Penutupan sementara dilakukan untuk memberikan ruang kerja yang lebih aman bagi petugas sekaligus mempercepat penyelesaian proyek. Selama pekerjaan berlangsung, arus lalu lintas dialihkan ke jalur alternatif yang telah disiapkan petugas di lapangan.
Sebelumnya, saluran bawah tanah di kawasan Lenteng Agung mengalami kerusakan yang mengakibatkan badan jalan amblas. Untuk mengatasi masalah tersebut, petugas membongkar sebagian badan jalan dan memasang gorong-gorong atau box culvert sebagai pengganti saluran lama yang rusak.

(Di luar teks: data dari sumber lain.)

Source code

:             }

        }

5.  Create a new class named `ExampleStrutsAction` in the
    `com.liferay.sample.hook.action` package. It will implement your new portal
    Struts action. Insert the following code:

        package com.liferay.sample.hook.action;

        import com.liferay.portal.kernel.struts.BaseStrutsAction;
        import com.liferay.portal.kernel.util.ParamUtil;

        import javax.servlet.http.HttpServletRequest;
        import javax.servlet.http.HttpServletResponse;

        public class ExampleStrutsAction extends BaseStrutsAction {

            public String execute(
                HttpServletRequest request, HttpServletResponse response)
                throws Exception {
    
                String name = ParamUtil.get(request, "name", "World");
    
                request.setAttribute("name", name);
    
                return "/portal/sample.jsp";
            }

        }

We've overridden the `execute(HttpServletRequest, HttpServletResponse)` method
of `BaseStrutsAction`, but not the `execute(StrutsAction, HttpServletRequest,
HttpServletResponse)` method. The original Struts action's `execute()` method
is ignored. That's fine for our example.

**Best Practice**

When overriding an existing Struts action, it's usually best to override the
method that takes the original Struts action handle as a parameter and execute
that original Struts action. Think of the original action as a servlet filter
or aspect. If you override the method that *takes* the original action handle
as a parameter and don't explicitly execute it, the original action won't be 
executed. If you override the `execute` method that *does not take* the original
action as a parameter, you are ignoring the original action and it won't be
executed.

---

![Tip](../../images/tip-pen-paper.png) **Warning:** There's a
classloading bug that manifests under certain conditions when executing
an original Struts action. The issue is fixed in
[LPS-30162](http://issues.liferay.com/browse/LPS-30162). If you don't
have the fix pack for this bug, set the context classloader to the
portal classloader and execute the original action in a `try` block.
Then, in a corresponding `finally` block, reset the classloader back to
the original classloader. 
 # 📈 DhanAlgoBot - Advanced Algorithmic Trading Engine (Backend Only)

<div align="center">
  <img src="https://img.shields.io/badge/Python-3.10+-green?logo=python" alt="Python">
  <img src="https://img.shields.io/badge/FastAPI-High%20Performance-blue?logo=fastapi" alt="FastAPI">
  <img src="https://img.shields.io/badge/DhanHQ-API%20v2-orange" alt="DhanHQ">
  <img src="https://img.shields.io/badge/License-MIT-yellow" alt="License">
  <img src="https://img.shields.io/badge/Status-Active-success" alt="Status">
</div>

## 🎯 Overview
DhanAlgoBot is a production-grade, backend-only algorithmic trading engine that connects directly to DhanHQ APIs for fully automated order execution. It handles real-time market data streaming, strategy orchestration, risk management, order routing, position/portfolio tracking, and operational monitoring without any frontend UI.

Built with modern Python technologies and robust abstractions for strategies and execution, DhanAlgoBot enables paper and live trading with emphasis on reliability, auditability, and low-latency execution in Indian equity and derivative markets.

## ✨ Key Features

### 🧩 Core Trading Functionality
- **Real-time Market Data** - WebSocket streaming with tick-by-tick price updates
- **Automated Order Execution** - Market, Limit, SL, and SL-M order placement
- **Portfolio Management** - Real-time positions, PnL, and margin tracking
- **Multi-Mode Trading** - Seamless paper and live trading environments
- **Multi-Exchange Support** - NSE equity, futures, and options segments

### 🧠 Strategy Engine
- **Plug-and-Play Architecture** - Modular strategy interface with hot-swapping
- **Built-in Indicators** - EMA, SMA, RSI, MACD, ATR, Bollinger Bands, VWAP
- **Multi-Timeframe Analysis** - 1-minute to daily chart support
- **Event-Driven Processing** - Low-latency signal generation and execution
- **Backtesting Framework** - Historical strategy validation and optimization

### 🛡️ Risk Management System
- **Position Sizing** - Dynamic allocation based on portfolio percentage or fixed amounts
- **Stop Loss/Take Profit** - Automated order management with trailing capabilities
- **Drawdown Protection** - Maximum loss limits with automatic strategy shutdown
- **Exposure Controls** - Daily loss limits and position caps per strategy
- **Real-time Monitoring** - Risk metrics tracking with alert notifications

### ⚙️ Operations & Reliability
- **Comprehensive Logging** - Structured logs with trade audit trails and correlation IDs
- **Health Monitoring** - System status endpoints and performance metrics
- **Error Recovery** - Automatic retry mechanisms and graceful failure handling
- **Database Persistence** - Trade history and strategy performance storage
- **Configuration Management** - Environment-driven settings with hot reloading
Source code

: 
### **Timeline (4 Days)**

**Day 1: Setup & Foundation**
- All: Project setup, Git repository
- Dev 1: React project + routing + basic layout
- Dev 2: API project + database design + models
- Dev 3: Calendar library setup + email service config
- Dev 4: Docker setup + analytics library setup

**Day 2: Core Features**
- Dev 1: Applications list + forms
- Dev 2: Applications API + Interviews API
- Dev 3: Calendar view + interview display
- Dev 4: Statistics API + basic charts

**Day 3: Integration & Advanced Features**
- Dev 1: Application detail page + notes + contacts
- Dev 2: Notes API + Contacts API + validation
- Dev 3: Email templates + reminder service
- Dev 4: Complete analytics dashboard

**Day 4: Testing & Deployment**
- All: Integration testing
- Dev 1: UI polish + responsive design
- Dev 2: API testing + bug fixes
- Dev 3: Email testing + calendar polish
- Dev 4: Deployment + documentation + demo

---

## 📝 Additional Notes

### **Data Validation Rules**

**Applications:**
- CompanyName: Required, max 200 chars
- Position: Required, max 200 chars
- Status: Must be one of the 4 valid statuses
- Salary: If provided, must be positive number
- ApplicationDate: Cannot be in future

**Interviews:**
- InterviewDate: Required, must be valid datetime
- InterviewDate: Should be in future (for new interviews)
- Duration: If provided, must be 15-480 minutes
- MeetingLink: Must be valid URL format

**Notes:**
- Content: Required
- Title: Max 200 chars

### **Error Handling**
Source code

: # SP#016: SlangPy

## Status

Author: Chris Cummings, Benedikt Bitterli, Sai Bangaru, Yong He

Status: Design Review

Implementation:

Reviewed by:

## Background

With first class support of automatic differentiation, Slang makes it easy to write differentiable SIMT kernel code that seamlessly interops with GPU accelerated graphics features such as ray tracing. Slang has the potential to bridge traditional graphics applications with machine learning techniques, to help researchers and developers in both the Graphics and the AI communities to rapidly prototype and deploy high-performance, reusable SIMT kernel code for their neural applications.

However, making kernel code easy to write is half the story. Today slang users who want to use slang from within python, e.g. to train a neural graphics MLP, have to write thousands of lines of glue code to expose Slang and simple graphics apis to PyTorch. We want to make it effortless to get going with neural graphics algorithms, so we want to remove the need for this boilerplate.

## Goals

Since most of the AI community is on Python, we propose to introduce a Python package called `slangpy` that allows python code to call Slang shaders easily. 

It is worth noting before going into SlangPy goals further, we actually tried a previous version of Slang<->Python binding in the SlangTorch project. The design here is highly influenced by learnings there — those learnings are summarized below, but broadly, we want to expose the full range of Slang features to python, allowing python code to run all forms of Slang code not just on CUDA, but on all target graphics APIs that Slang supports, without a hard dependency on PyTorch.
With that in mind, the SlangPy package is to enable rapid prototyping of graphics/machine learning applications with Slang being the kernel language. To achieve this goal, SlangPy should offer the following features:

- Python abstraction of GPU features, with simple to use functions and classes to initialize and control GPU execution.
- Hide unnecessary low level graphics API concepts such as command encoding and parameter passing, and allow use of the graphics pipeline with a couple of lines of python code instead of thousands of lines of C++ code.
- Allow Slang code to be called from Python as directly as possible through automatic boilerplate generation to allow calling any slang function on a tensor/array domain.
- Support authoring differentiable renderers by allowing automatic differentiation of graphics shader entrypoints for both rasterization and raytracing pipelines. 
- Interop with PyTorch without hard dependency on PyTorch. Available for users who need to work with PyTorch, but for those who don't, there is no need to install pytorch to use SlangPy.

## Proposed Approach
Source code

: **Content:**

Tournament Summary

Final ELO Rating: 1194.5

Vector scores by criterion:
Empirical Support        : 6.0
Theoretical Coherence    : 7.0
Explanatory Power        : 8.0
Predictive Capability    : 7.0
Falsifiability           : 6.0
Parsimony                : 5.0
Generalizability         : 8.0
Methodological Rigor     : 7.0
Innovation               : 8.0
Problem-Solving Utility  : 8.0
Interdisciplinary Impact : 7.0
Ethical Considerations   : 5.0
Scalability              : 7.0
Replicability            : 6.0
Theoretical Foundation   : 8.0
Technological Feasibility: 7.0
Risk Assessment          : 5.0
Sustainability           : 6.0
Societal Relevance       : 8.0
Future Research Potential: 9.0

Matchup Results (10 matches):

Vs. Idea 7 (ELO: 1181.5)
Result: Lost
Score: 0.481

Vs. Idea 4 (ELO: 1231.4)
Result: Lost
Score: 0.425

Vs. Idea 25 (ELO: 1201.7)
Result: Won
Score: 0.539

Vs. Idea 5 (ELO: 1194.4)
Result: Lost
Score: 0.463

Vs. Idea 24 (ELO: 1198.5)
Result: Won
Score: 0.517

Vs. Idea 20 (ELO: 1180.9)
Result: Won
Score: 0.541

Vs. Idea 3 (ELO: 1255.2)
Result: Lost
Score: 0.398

SDA Jakarta Selatan menargetkan pekerjaan utama dapat segera diselesaikan agar arus lalu lintas kembali normal. Setelah itu, penyempurnaan pekerjaan seperti penataan area sekitar lokasi akan dilanjutkan hingga seluruh konstruksi dinyatakan aman dan rampung sepenuhnya.
Sementara itu, Pemerintah Kota Jakarta Selatan mengalokasikan anggaran sekitar Rp380 juta untuk perbaikan saluran air yang amblas di kawasan Lenteng Agung tersebut. (ANT/FAD).